Saturday, 7 May 2011

A little DNA genealogy analysis

Warning: this posting is on the technical side. If you're math/science averse you may want to skip this one.

In preparation for a presentation at the Roots 2011 conference, and a dress rehearsal at the Ottawa DNA interest group on 28 May, I've been looking at some autosomal DNA results from 23andMe.

I've found a case of a mother-son pair which has almost 150 identifiable partial matches with other people (DNA cousins) in the company (23and Me) database. Each point in the chart below represents a DNA cousin, more often a male, with the position on the horizontal axis the percent shared DNA with the mother, and on the vertical axis with the son.

I expected that at maximum the son would share all the same DNA as with the cousin, and as a minimum none. Whether the son inherits all, most, a little, or none of the DNA the mother has common with the "cousin" is supposedly random. It depends on which sections of chromosomes are inherited by the son.

Surprisingly there were 10 cases where the son had more DNA in common with the "cousin" than did the mother. Did he inherit the excess serendipitously from the father, or is there another explanation?

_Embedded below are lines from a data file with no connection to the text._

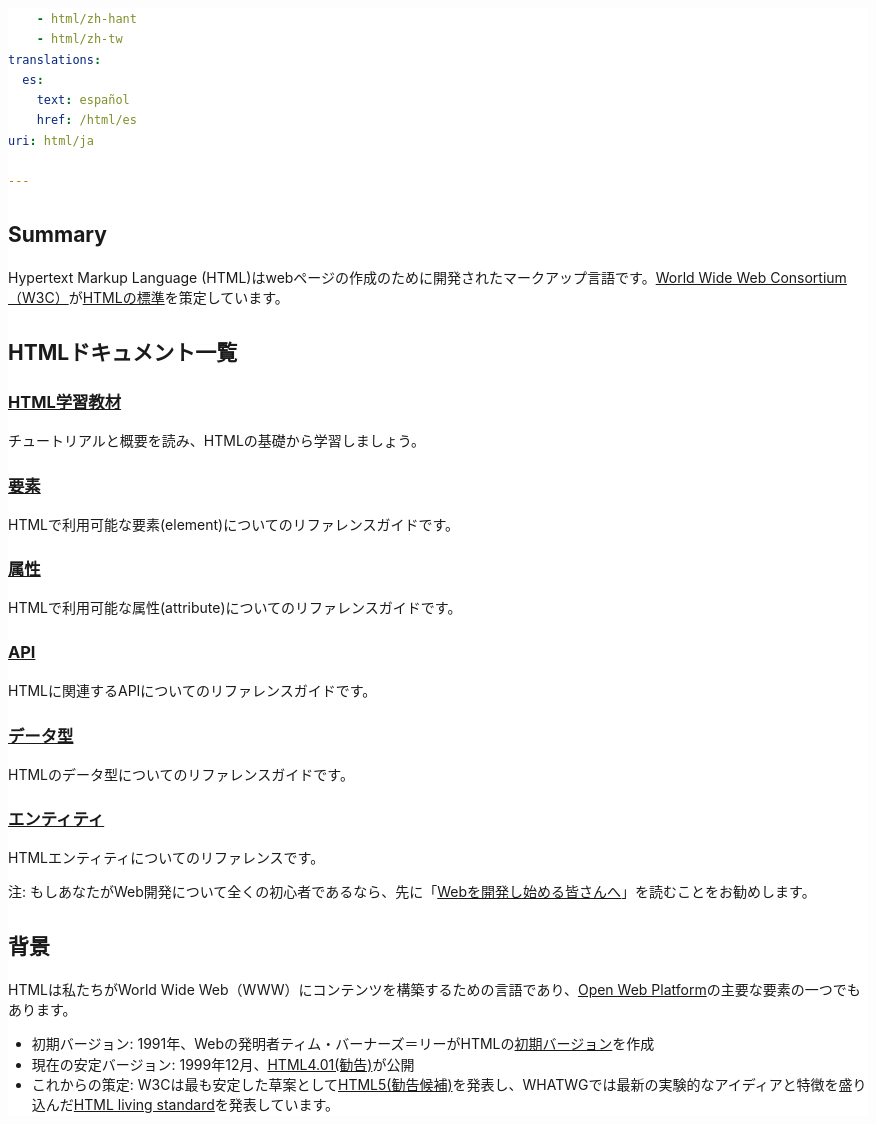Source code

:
 ```yaml
    - html/zh-hant
    - html/zh-tw
translations:
  es:
    text: español
    href: /html/es
uri: html/ja

---
```

## <span>Summary</span>

Hypertext Markup Language (HTML)はwebページの作成のために開発されたマークアップ言語です。[World Wide Web Consortium（W3C）](http://www.w3.org)が[HTMLの標準](http://www.w3.org/standards/techs/html)を策定しています。

## <span>HTMLドキュメント一覧</span>

### <span>[HTML学習教材](/html/tutorials)</span>

チュートリアルと概要を読み、HTMLの基礎から学習しましょう。

### <span>[要素](/html/elements/ja)</span>

HTMLで利用可能な要素(element)についてのリファレンスガイドです。

### <span>[属性](/html/attributes)</span>

HTMLで利用可能な属性(attribute)についてのリファレンスガイドです。

### <span>[API](/html/apis)</span>

HTMLに関連するAPIについてのリファレンスガイドです。

### <span>[データ型](/html/data_types)</span>

HTMLのデータ型についてのリファレンスガイドです。

### <span>[エンティティ](/html/entities)</span>

HTMLエンティティについてのリファレンスです。

注: もしあなたがWeb開発について全くの初心者であるなら、先に「[Webを開発し始める皆さんへ](/beginners)」を読むことをお勧めします。

## <span>背景</span>

HTMLは私たちがWorld Wide Web（WWW）にコンテンツを構築するための言語であり、[Open Web Platform](http://www.w3.org/wiki/Open_Web_Platform)の主要な要素の一つでもあります。

-   初期バージョン: 1991年、Webの発明者ティム・バーナーズ＝リーがHTMLの[初期バージョン](http://www.w3.org/History/19921103-hypertext/hypertext/WWW/MarkUp/Tags.html)を作成
-   現在の安定バージョン: 1999年12月、[HTML4.01(勧告)](http://www.w3.org/TR/html4)が公開
-   これからの策定: W3Cは最も安定した草案として[HTML5(勧告候補)](http://www.w3.org/TR/html5)を発表し、WHATWGでは最新の実験的なアイディアと特徴を盛り込んだ[HTML living standard](http://developers.whatwg.org/)を発表しています。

Notice on the plot that there are no points below 0.1% son shared DNA. The company does not make available results where the percent shared is so small. Also there are only three results where the mother shared DNA is less than about 0.28%, likely as the son's shared DNA is less than 0.1% in these cases.
A best fit trend line through the data (in red) and a best fit line forced to go through the origin (in black) are shown. The latter, which goes some way to compensating for the lack of data below 0.1%, has a slope a bit less than 70%. On the face of it on average the son inherits a bit less than 70% of the mother's shared DNA, not the average 50% according to theory.